The company’s big data strategy, entity information management, and governance services generate business insights from the variety of data with proper master data management and data governance strategies. “We enable our clients to efficiently ingest and aggregate data from various sources using Hadoop & Spark ecosystem and other modern techniques—Talend and Camel for the ETL, mediation, and routing,” says Sudharsan Madabusi, President and CEO, Treselle Systems. Treselle has expertise in data visualization technologies and can perform time-series analysis, geo-spatial analysis, forecasting, classification, clustering, graph-based visualization and back-testing analysis. The company also has extensive experience with multiple NoSQL databases, Big Data SQL Engine, Big Data Cloud computing, Statistical & Quantitative analysis, Text Search & NLP, and Big Data Quality Assurance.
Treselle’s Big Data R&D team constantly explores technologies that solve interesting use cases for its clients. For example, Treselle implemented OrientDB as a Polyglot persistence mechanism, for one of their clients, due to its multi-model capabilities that stores data in document database but still has relationship between documents to provide graphing capabilities. Furthermore, Treselle recommended Apache Drill, a flexible query execution framework that has self-describing data exploration behavior across different data stores to avoid too much data movement & syncing issues causing staleness across MongoDB, MySQL, S3, and flat files by keeping data at source.
We enable our clients to efficiently ingest, transform, aggregate, and gain better insights from variety of data sources
In one instance, a client from healthcare sector, processing more than 4000 data sources was struggling with ineffective entity identification, disambiguation, and linkage, since same information about healthcare practitioners came in various formats. The client’s existing data processing technique was too tedious, slow and error-prone to processing large data sets. The client required a system, which can effectively process their data and integrate with their data management platform, identifying and linking the entities within their massive 40 million nodes and relationships managed in Neo4j. Treselle’s Big Data engineering team utilized various advanced technologies and integration points to perform data manipulation, munging, cleansing, and transformation. The team used Hadoop ecosystem with Pig and other user defined functions to do the data transformation in batch mode, R’s text engineering capabilities to perform cleansing, entity identification and linking, and integrated these backend systems with OpenRefine GUI with custom GREL macro expressions to provide excel-like features on the web for the client’s data science team. This reduced their data scientist’s time from days to hours to perform various data munging capabilities and enriched the data with client’s internal APIs.
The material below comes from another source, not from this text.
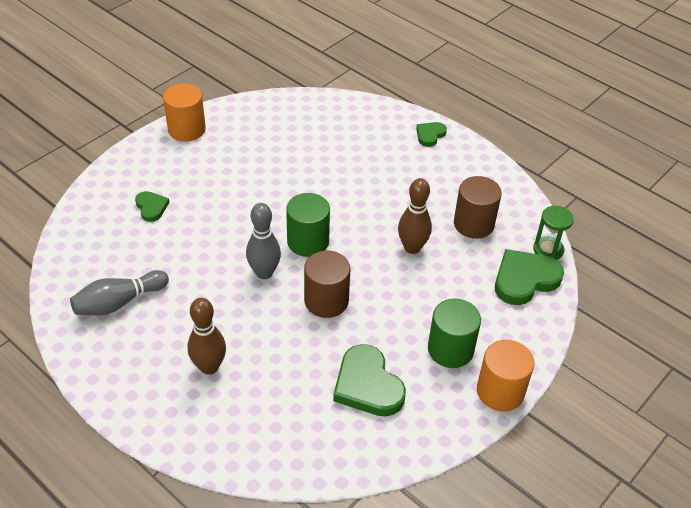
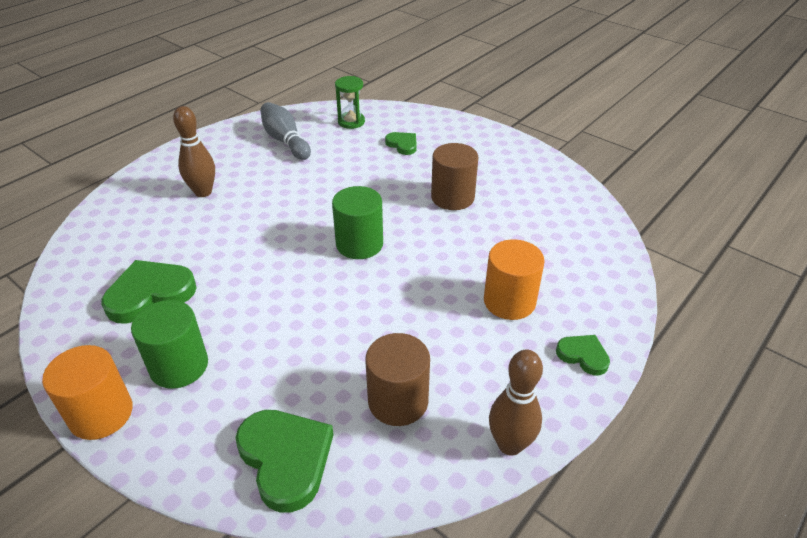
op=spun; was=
The average organization today collects more data than ever before, and the variety of data types that are stored, managed, and analyzed has increased exponentially. Engineering talent with different data skills is needed to ingest, transform, aggregate, model, analyze and create insights. “We help businesses by providing the talent to build strong data teams that include data engineers, modelers, scientists, and BI analysts,” concludes Madabusi.